Les forces du Royal Ballet font preuve d’une énergie remarquable et d’une belle musicalité.
On retrouvera dans ce divertissement des solistes appréciés dans d’autres productions : Mara Galeazzi et José Martín parmi d’autres.
L'entrée de Tirrenio et sa cohorte de nymphes et tritons, pour surprenante qu'elle soit, nous fait un peu l'effet de l'arrivée du cygne noir accompagné de Rothbart dans l'Acte III du Lac des cygnes.
L'effet est réussi, comme la façon dont Berta est enlevée par les créatures marines incarnant la colère de leur maître.
Le splendide master restitue admirablement les danseurs.
Mais on peut regretter ici, comme dans quelques autres passages du ballet, un fond de scène systématiquement enterré, ce qui ne permet pas de profiter pleinement de la subtilité des décors.
Le Blu-ray s'avère toutefois supérieur au DVD sur ce point.
Lorsqu'Ondine entre à son tour, ses longs cheveux noirs défaits et humides, le drame s'installe instantanément.
Miyako Ushida, de créature femme-enfant pleine de vie, transmute son Ondine en une tragique figure donneuse de mort.

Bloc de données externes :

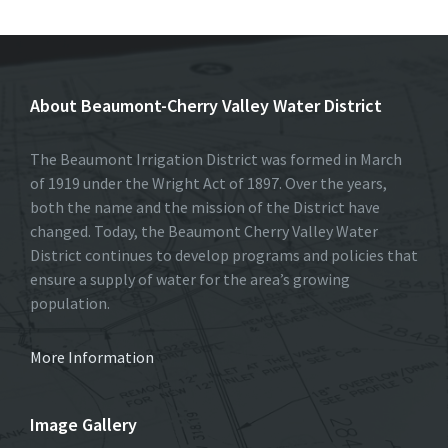
About Beaumont-Cherry Valley Water District
The Beaumont Irrigation District was formed in March
of 1919 under the Wright Act of 1897. Over the years,
both the name and the mission of the District have
changed. Today, the Beaumont Cherry Valley Water
District continues to develop programs and policies that
ensure a supply of water for the area’s growing
population.
More Information
Image Gallery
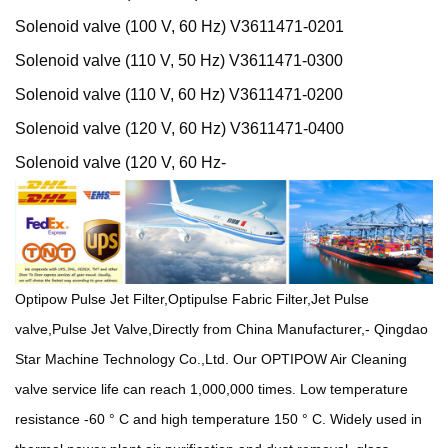
Solenoid valve (100 V, 60 Hz) V3611471-0201
Solenoid valve (110 V, 50 Hz) V3611471-0300
Solenoid valve (110 V, 60 Hz) V3611471-0200
Solenoid valve (120 V, 60 Hz) V3611471-0400
Solenoid valve (120 V, 60 Hz-
Optipow Pulse Jet Filter,Optipulse Fabric Filter,Jet Pulse
valve,Pulse Jet Valve,Directly from China Manufacturer,- Qingdao
Star Machine Technology Co.,Ltd.
Our OPTIPOW Air Cleaning
valve service life can reach 1,000,000 times. Low temperature
resistance -60 ° C and high temperature 150 ° C. Widely used in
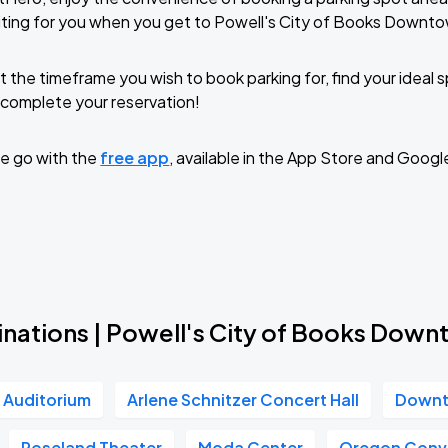
iting for you when you get to Powell's City of Books Downt
t the timeframe you wish to book parking for, find your ideal
complete your reservation!
e go with the
free app
, available in the App Store and Googl
inations | Powell's City of Books Dow
r Auditorium
Arlene Schnitzer Concert Hall
Downt
Roseland Theater
Moda Center
Oregon Conv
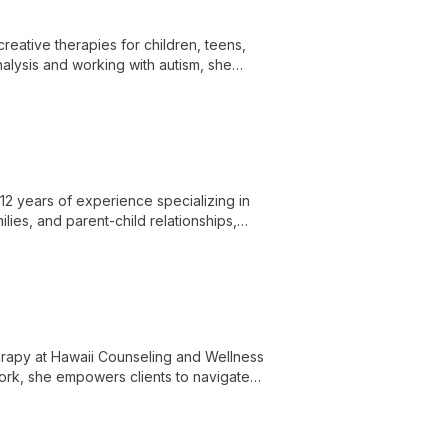
creative therapies for children, teens,
alysis and working with autism, she
ss themselves and overcome challenges.
12 years of experience specializing in
ilies, and parent-child relationships,
therapy at Hawaii Counseling and Wellness
work, she empowers clients to navigate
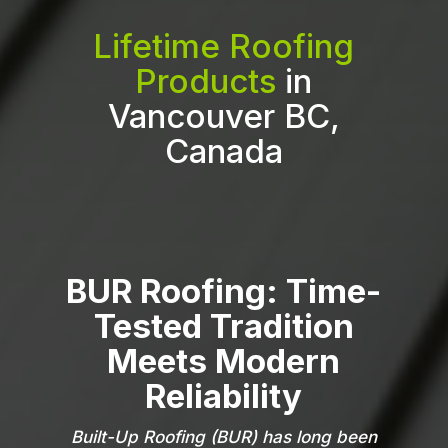
Lifetime Roofing
Products
in
Vancouver BC,
Canada
BUR Roofing: Time-
Tested Tradition
Meets Modern
Reliability
Built-Up Roofing (BUR) has long been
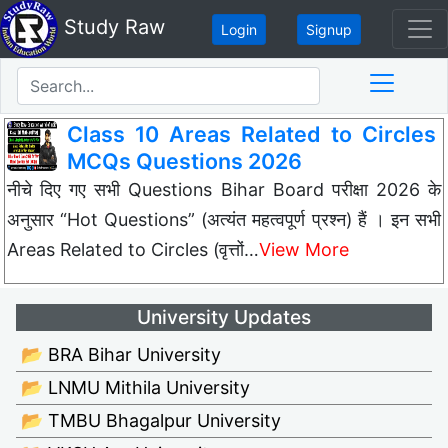
Study Raw
Login
Signup
Class 10 Areas Related to Circles
MCQs Questions 2026
नीचे दिए गए सभी Questions Bihar Board परीक्षा 2026 के
अनुसार “Hot Questions” (अत्यंत महत्वपूर्ण प्रश्न) हैं । इन सभी
Areas Related to Circles (वृत्तों…
View More
University Updates
📂 BRA Bihar University
📂 LNMU Mithila University
📂 TMBU Bhagalpur University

Palemon réalise qu'il n'a jamais cessé de l'aimer.
Mais il a trahi Ondine, et son baiser le tuera.Un splendide pas de deux traduit le désespoir des amants et la tension de la situation, Ondine détournant la tête chaque fois que Palemon s'en approche.
Ondine et Palemon rejoignent à ce moment les grands personnages dramatiques du ballet narratif.
Le langage d'Ashton composé pour ce pas de deux est intemporel, puissant. On pourra du reste y déceler la filiation avec les futurs ballets de Kenneth MacMillan Manon et Roméo et Juliette, par exemple.
Palemon et Ondine s'étreignent. Il meurt.
La dernière image que nous garderons de ce ballet est celle, d'une tristesse infinie, que nous découvrons après les quelques secondes de rideau baissé nécessaires à sa mise en place : Ondine emportant le corps de Palemon dans les profondeurs de l'océan…
Le ballet Ondine est quasi inconnu en France.
Cette magnifique captation va permettre la découverte d'une œuvre importante dont la place se situe aux côtés des grands ballets classiques que nous considérons comme fondamentaux.